Anyway the typical shampoo container is 30 ml.
So your comparison of 1,000 small bottles to a single 1 L bottle is is not really relevant. I am comparing amount of product for amount of product. x small bottles = 1 1 L container. It would be more like 33 small bottles to a single 1 L bottle (compare amount of product to amount of product). Because again those 1 L bottles are not being refilled; they are being replaced when empty (at least, at some of the chains).
So the surface area of the small containers would really be 200 sq cm. So actually the small containers use less surface area than the 1 L bottle which as you note above is 300 sq cm. And as you note above the 1 L bottle is thicker.
This also does not take into account people may be more likely to use more product out of a large dispenser vs. use it more conservatively from the little single use containers (especially users who do not get daily maid service). And if more product is used that means more plastic waste is generated.
How much more plastic waste is getting generated by big body wash bottles replacing the old soap bars? A ton. Again negates any benefit here, for the environment.
Also not sure about easier to recycle. In theory they should be. But I am not so sure in practice. By the time these reusable bottles are used and abused they are going to be in such poor condition with gunk on the sides/edges/bottom/back dried on that they will probably end up straight in the trash since these things need to be free of product/gunk in order to be recycled. Actually could see those dirty bottles causing significant damage and contamination to recycling facility plastics or equipment causing even larger batches of plastic not to be able to be recycled, if these are mixed in there. So again that also hurts the environment more.
As another poster above mentioned if they truly cared about the environment and were truly being "green" they would have gone with compostable single use bottles and it would have been a win-win because you eliminate ALL of the plastic waste plus you keep the product sanitary between guests.

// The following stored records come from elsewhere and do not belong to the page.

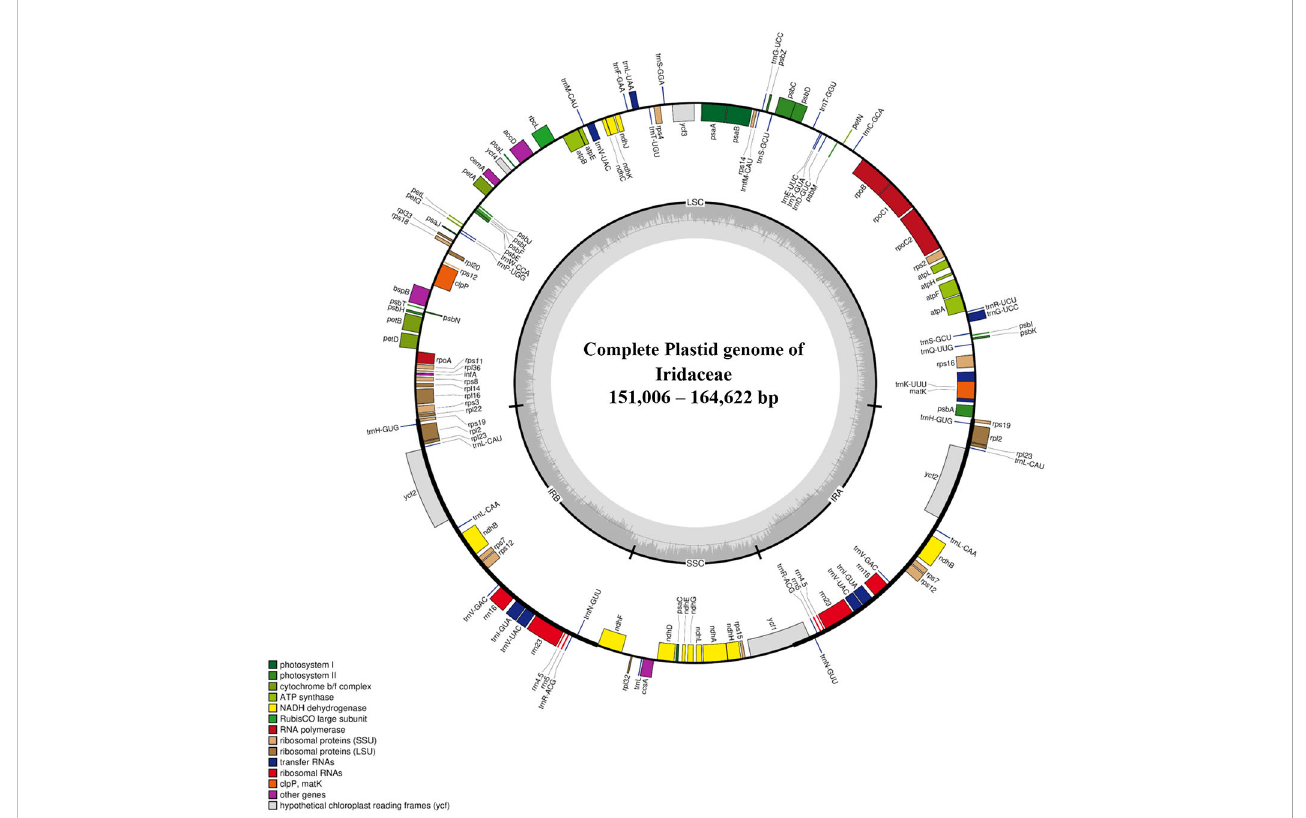
FIGURE 1 Representative chloroplast genome of Iridaceae. The colored bars indicate protein-coding genes, tRNA genes, and rRNA genes. Genes drawn outside of the map circle are transcribed clockwise, while that drawn inside are transcribed counterclockwise. The darker gray in the inner circle corresponds to the GC content, while the lighter gray corresponds to the AT content.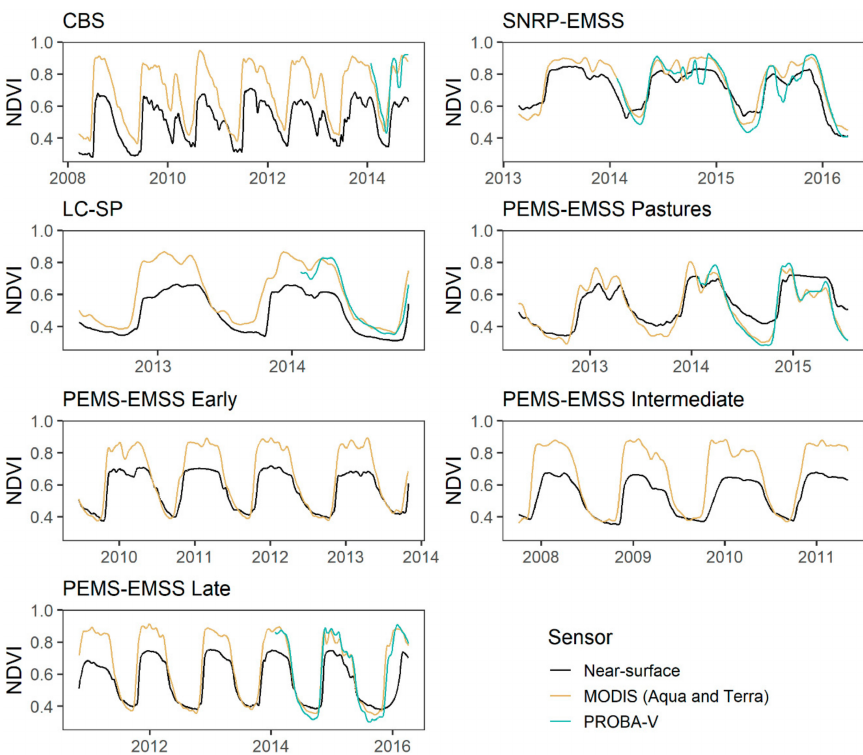
Figure 2. Time series of Normalized Di ff erence Vegetation Index (NDVI) derived from phenology towers, MODIS (Moderate Resolution Imaging Spectroradiometer), and PROBA-V (Project for On-Board Autonomy–Vegetation) observations at four di ff erent tropical dry forest locations. Observations at the Parque Estadual da Mata Seca (PEMS-EMSS) come from four sites with di ff erent successional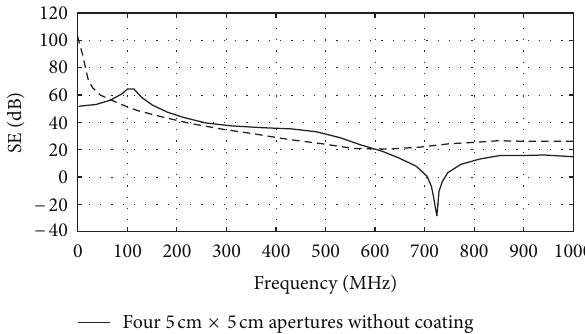
F 17: Frequency response of the band-stop �lter composed of planner array of strips.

But they didn't. Those cost too much. Because this isn't about the environment. This is about cutting costs.
If we do it by cubes again, just because the math is shorter to write.

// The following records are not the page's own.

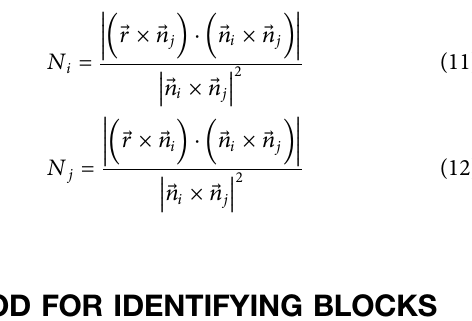
Based on the cutting algorithm, the identi fi cation of the blocks formed by the fi nite discontinuities is realized through the meshing method.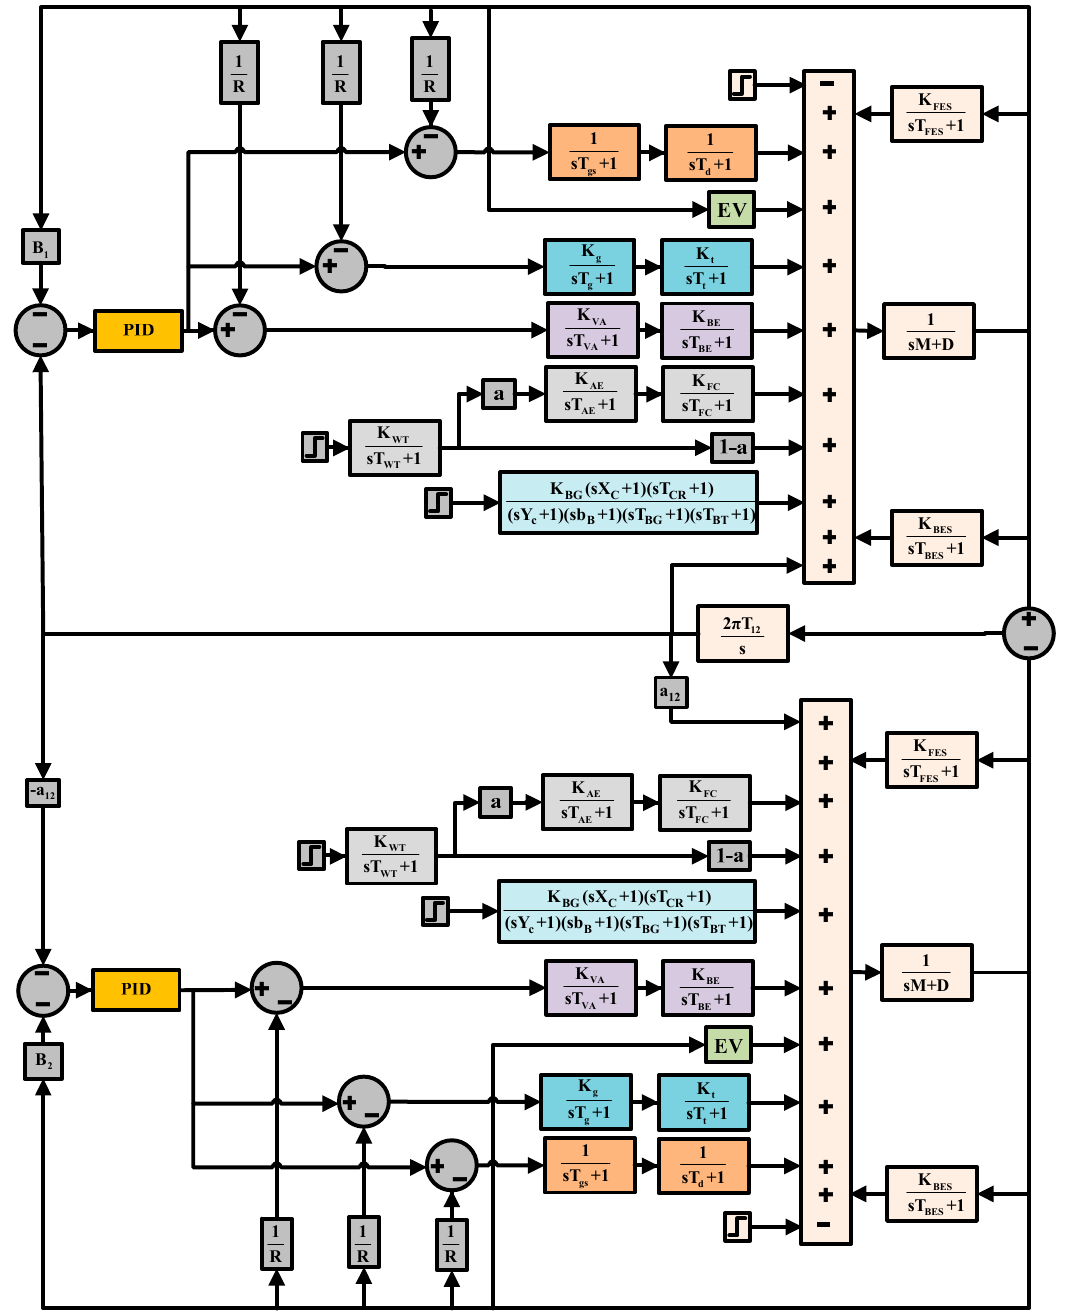
Figure 4. The micro-grid system under investigation.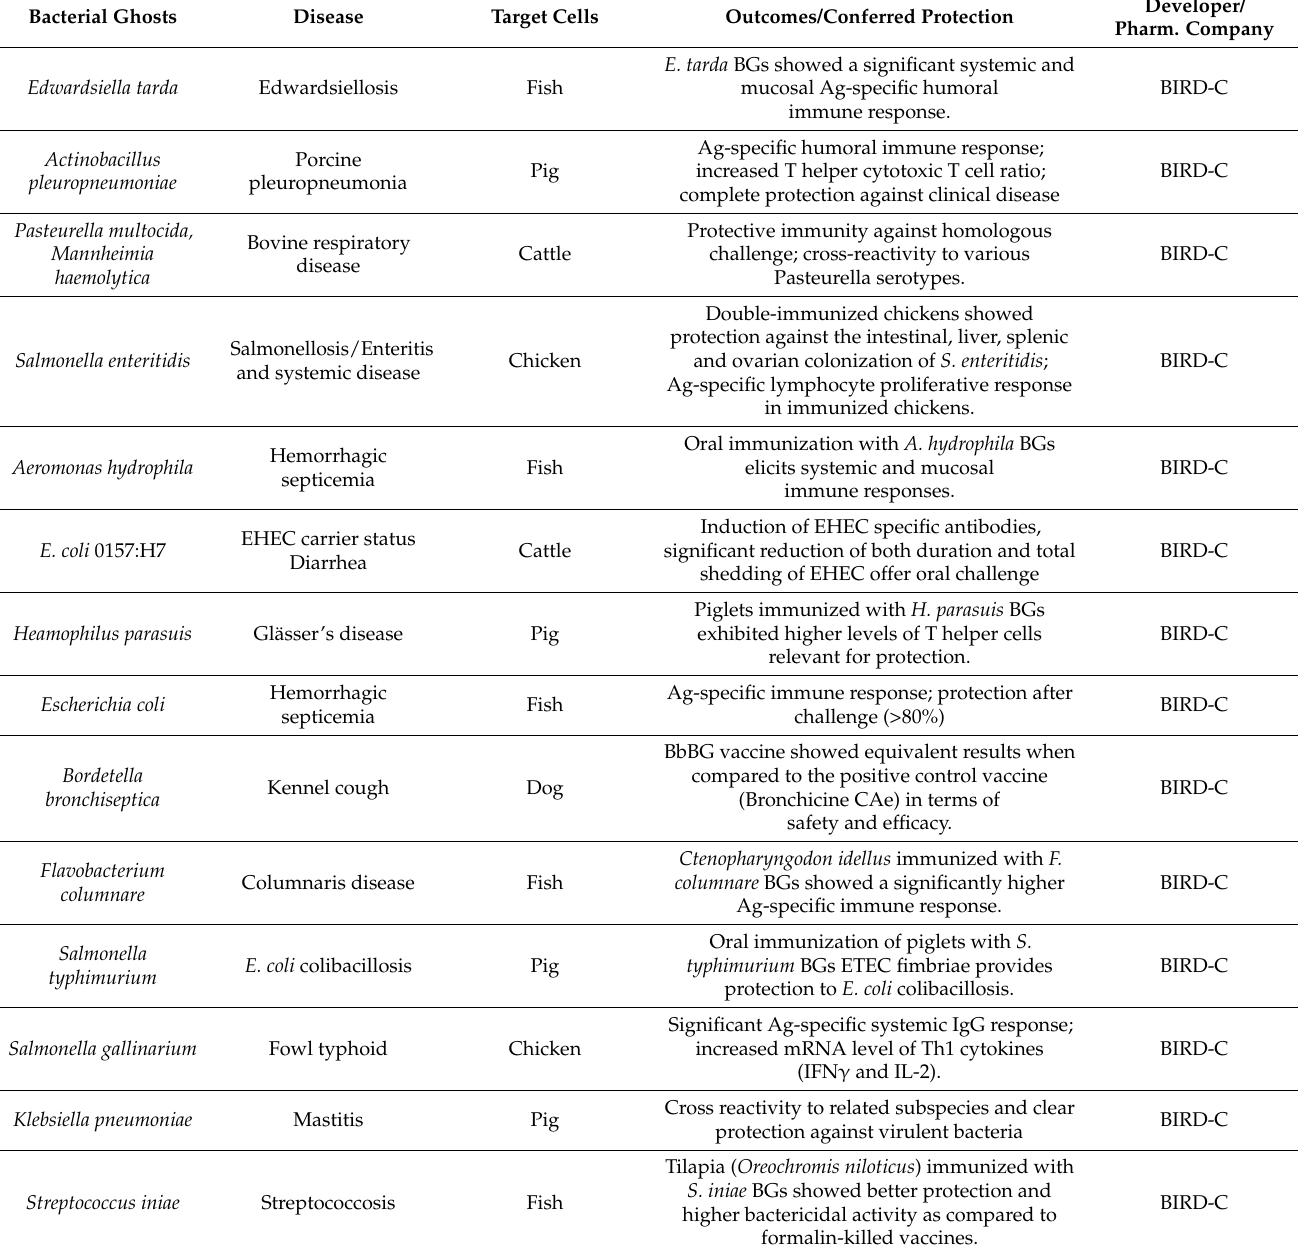
Table 4. Clinical significance/Outcomes of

33 cubes containing 1 liter combined would need to be in cubes that are approximately 3.2cm on each side. 3.2*3.2*3.2=32.768 cubic cm, or mL. 32.768*33=1,081.344mL or 1.081344L
The surface of one of these cubes are 3.2*3.2*6=61.44 square cm, we have 33 of them 61.44*33=2027.52 square cm. Well over 3 times surface area of the 1L cube. 10*10*6=600 square cm.

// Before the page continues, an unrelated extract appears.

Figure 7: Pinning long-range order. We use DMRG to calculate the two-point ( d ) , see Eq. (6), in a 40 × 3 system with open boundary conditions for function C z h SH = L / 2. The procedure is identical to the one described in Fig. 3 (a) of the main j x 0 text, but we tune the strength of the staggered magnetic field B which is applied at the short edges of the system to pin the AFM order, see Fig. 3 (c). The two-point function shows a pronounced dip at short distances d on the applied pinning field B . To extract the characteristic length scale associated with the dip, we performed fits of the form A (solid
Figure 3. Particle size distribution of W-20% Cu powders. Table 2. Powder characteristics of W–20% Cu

Before you ask me to weigh the plastic from a big and a small bottle, I did. 0.22g of plastic pr ml in a 150ml bottle with pump function, and 0,26g of plastic pr ml with a 35ml soap from a hotel. I have some 80ml Aroma Therapy bottles from a JW in use right now. Once they are empty, I'll be happy to weigh them and add the plastic weight pr ml of product here for additional statistics. I don't have any other pump bottles being close to empty right now.